The Internet has evolved over the past couple decades from serving simple static HTML pages to a rich collection of formats. The New Media consists of video, audio, images, scripts, etc. that are all combined to provide an engaging user experience. At the same time, the total amount of content and the aggregate bandwidth being delivered to users continues to grow at a tremendous pace. Cache Storage at the Origin data center and at various points in the delivery network has become a critical element of the ecosystem in order to scale these services in a cost-effective manner as well as provide good user experience. In this article, I examine some key aspects of optimizing the data storage architecture to meet the challenges and growing demand in this domain.

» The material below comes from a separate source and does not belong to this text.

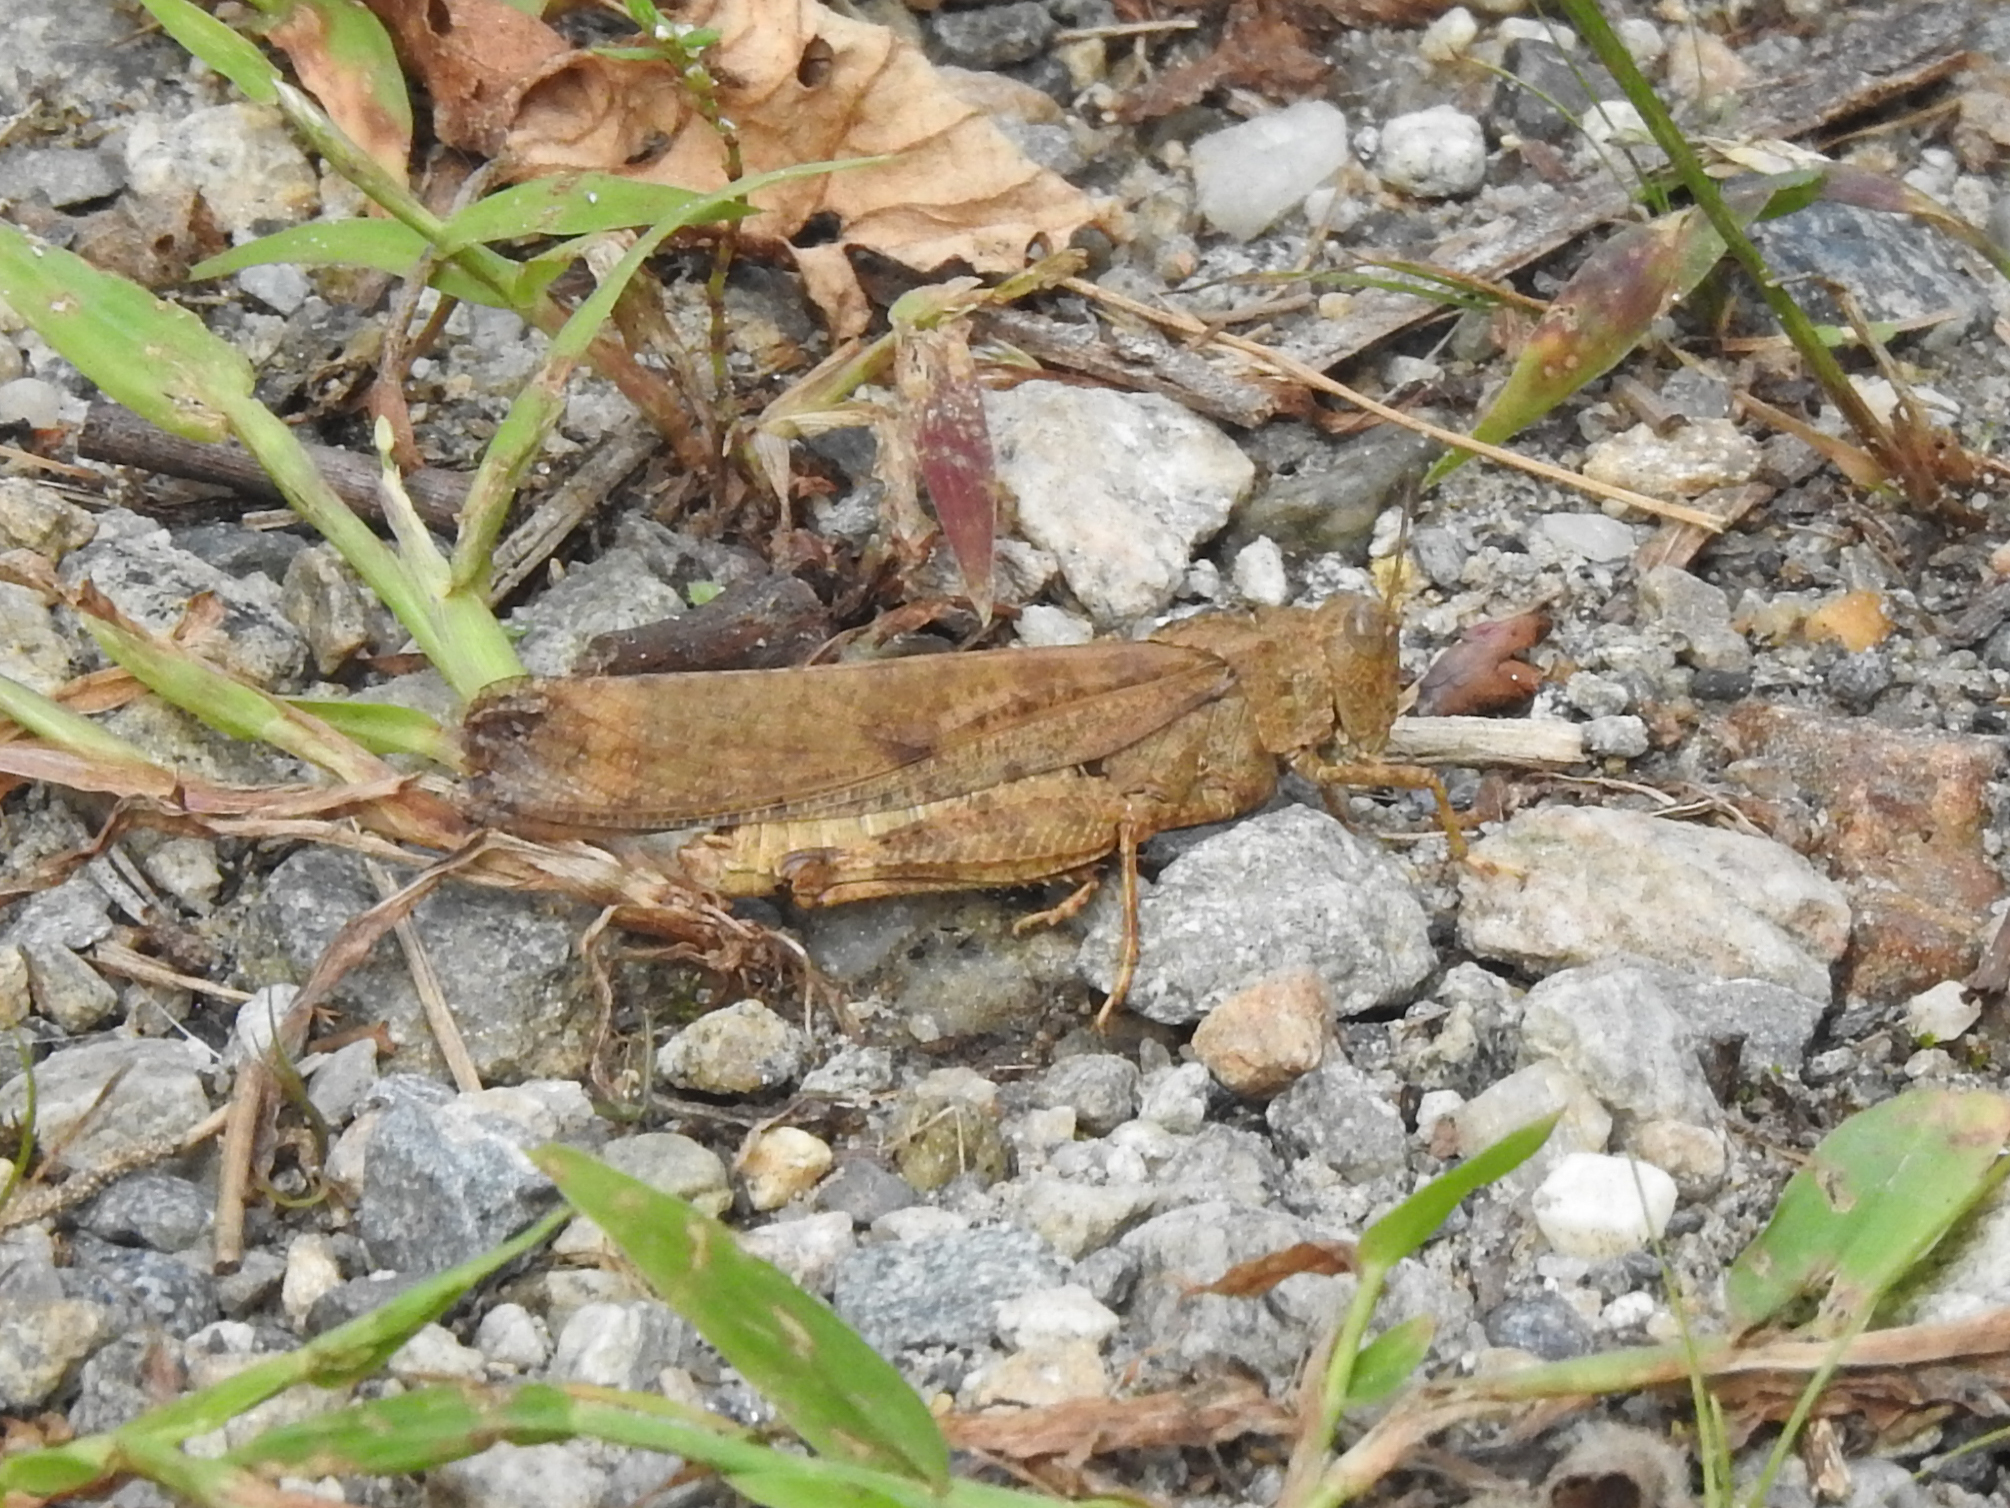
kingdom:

A key aspect of the New Media content is that it has a very dramatic and dynamic popularity curve. A small fraction is “hot content” that occupies a significant portion of the delivery bandwidth. On the other end of the spectrum, the bulk of the content is a “long tail” that is accessed infrequently. The remaining “mid-tail” content fills the remaining portion both in terms of size and popularity. Cache Storage can incorporate this trend in two important ways:
- Network hierarchy. Data storage close to edge should serve the “hot content”. It needs to be optimized for high delivery rates and a relatively small cache capacity. On the other hand, data storage close to the origin must have a large capacity to serve part of the “long-tail” content. The “mid-tail” content can get served from regional caches in the network that need to have a good blend of capacity and delivery rates. A good end-to-end solution needs flexibility in the storage organization and delivery bandwidth of the Cache nodes.
- Device hierarchy. Data storage on the cache nodes can be composed of devices of varying characteristics of capacity, read/write performance, cost, etc. This typically includes RAM, HDD of various types (SATA, SAS, etc) and Solid State devices (SSD, PCI cards, etc). In order to exploit the popularity curve of the content, the Cache must treat the storage as a seamless hierarchy. Cached objects should migrate amongst the devices to offer optimal delivery performance and capacity utilization.
Storage bandwidth typically becomes the bottleneck for Caching solutions. This is specially the case for the New Media workload. Large video objects (ranging from Megabytes to several Gigabytes) and the huge numbers of objects like images (ranging to 100s of millions for large sites) demand high storage capacity. In addition to the read throughput, Live video feeds can also stress the storage write performance, especially given the fact that they need to be encoded to different formats and bit-rates. Device specific optimizations are critical to maximize the performance potential of each device. Some examples of this are:
- HDD. General purpose filesystems are not able to provide sufficient and predictable performance from HDDs. They suffer from poor performance due to small random IOs which becomes worse over time due to fragmentation. Furthermore, an application cannot control the layout of data to optimize the access performance. A SATA drive will only provide around 5 to 10 MB/sec when operated in this fashion. However, with a purpose built file system designed around the specific characteristics of the workload it is possible to consistently achieve around 50MB/sec for the same device.
- Solid State Storage. The same performance issue applies to SSDs, although to a smaller extent due to their fundamental ability to provide fast random reads. Another equally significant issue is the ability to optimize the lifetime of these devices. SSDs have limited erase/write cycles. Limiting the number of writes and aligning them correctly can vastly improve the life of the device.
- RAM. Caching solutions often rely on a general purpose OS to cache file content in RAM. The use of small fixed size pages results in high processing overhead and poor utilization of RAM. The cache management algorithms are often simplistic (e.g. LRU) and unable to exploit application knowledge. A purpose built caching engine can address these issues.
A Cache will need to use multiple device units to scale both capacity and throughput. A typical approach has been to use RAID since it provides a single device abstraction. However, this can result in a sub-optimal solution for this application. Any form of striping further reduces IO size for each device. Redundancy at the RAID level does not exploit any application knowledge about the importance of each object. A solution that can virtualize the total cache while treating each device as a separate cache unit can provide linear scaling across devices as well as better utilization. Furthermore, the failure of a single device does not impact the performance of the other devices, thereby providing better fault containment. The failed device can be replaced and put back into service with no service disruption.
In conclusion, New Media delivery is posing some new challenges to cache storage, from the Origin data center across the delivery network. We can continue to use existing solutions by throwing more hardware at the problem. However, improvements in the storage architecture can be applied to dramatically reduce cost and improve user experience. It is important to explore innovative solutions that incorporate such techniques.
Jaspal Kohli is the chief architect and co-founder at Ankeena Networks.